Merrill, in Reversal, to Allow Limited Commission-Based Retirement Accounts
(Updated to add details throughout, clarifies in second paragraph that new “limited” account will initially be for bank deposits and cash only, not for bank CDs.)
Merrill Lynch told its 14,500 brokers on Thursday that it will allow customers to open limited-purpose individual retirement accounts that charge commissions on a small number of investments, slightly modifying its earlier outright ban on commissions in IRAs to conform with the Department of Labor’s fiduciary rule.
As of June 12, three days after the rule is scheduled to go into effect, the new account can hold cash and bank deposits, Merrill wealth management head Andy Sieg said in a conference call.
Merrill is working on allowing purchases of brokered certificates of deposits in the accounts and will allow clients with net worths of $50 million and higher to buy hedge funds and private equity investments in the account. Customers also can transfer a single concentrated equity position to the limited-purpose account after June 9 to be held or sold, but not to add new positions, a concession to brokers who service corporate executives and business owners whose net worth is often weighted toward single investments.
Merrill and its Bank of America parent remain more conservative than many competitors regarding retirement-account investments. Most rivals are permitting brokers to sign best-interest contracts with clients permitting commission-based IRA accounts but that expose brokers and the firm to private-action lawsuits if brokers violate the best-interest fiduciary standard.
Merrill brokers, who will utilize the contract for the limited commission business, will receive standard payout and clients will pay standard commissions in the limited-purpose IRA accounts (with existing discount sharing policies in place), Sieg said.
Sieg emphasized that Merrill’s preferred course remains servicing customers through fee-based advisory accounts, noting that by the end of May it will be making annuities available in such accounts and will later add new-issue CDS and more complex investments such as market-linked investments, said people who heard his remarks. Merrill will also make the accounts more flexible by permitting rebates to customers on mutual fund share-class exchanges and by removing penalties on brokers for discounting fees in the accounts.
Responding to some brokers who complained that customers were reluctant to give up trading in commission-based IRAs, Sieg repeated earlier Merrill suggestions that brokers transfer some clients to Bank of America’s discount brokerage arm, Merrill Edge, or to Edge’s low-priced “robo” Guided Investing fee program.
Merrill is also creating a “temporary restricted account” to house new assets that are not immediately allocated to a suitable investment platform and can hold cash and securities for up to 180 days.

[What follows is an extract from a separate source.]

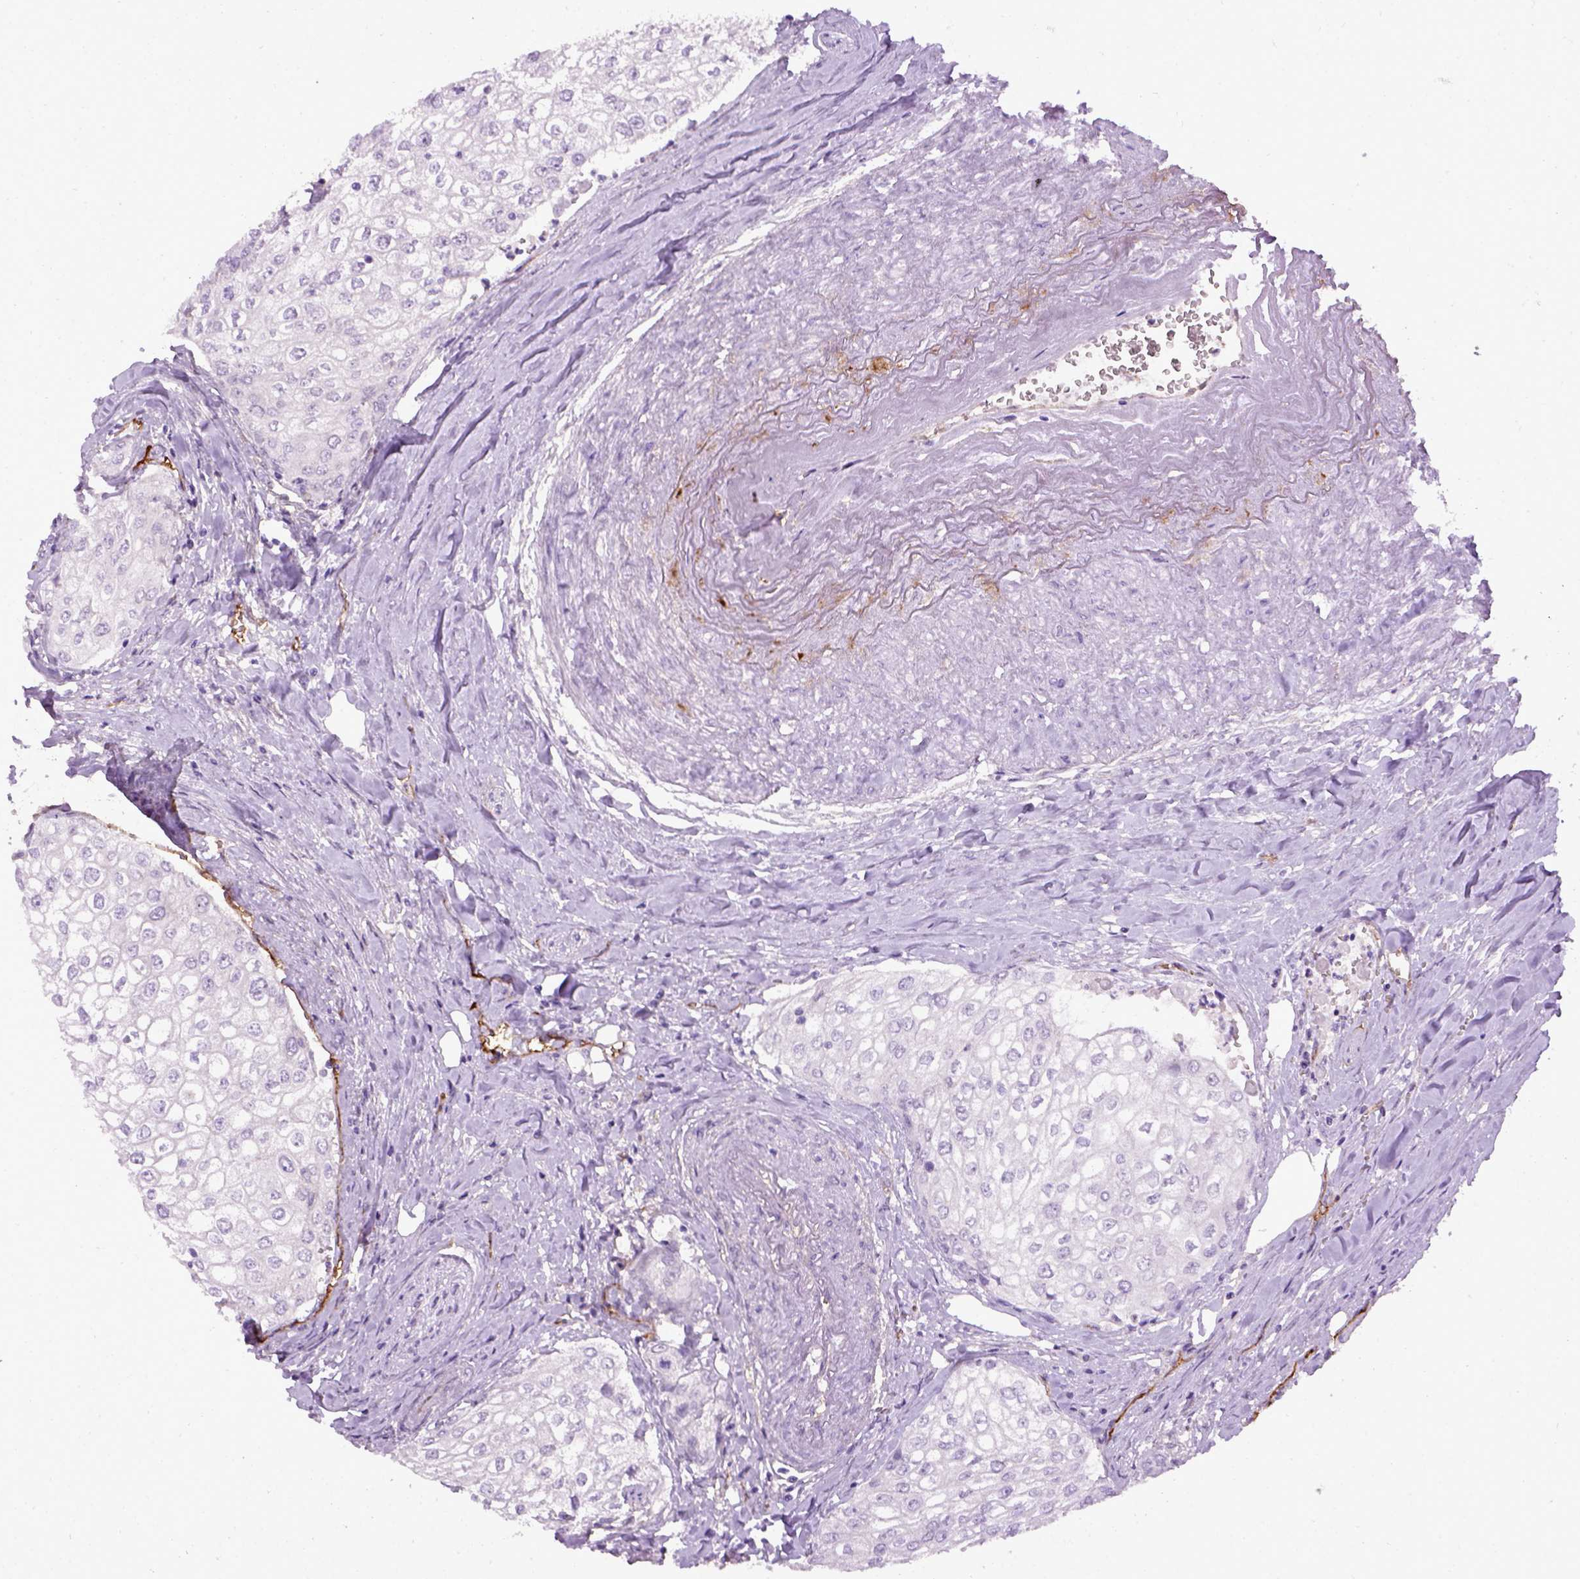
{"staining": {"intensity": "negative", "quantity": "none", "location": "none"}, "tissue": "urothelial cancer", "cell_type": "Tumor cells", "image_type": "cancer", "snomed": [{"axis": "morphology", "description": "Urothelial carcinoma, High grade"}, {"axis": "topography", "description": "Urinary bladder"}], "caption": "Immunohistochemistry (IHC) of high-grade urothelial carcinoma reveals no expression in tumor cells.", "gene": "ENG", "patient": {"sex": "male", "age": 62}}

The firm will not charge commissions on such accounts nor pay advisors for transactions in them. Merrill also has postponed its “fee leveling” requirement until January 1, 2018, when the second stage of the DOL fiduciary rule is expected to become effective. The policy will require the same fee to be charged for all retirement accounts held by a client.
Asked whether Merrill would enforce the retirement-account restrictions if the Trump administration under Labor Secretary Alexander Acosta further delays or eliminates the fiduciary rule’s implementation, Sieg said the political situation is too delicate and changeable for him to comment, said brokers who listened to the conference call.
The rule that was passed under the Obama administration was scheduled to become effective last month but was delayed until June under a review ordered by President Trump.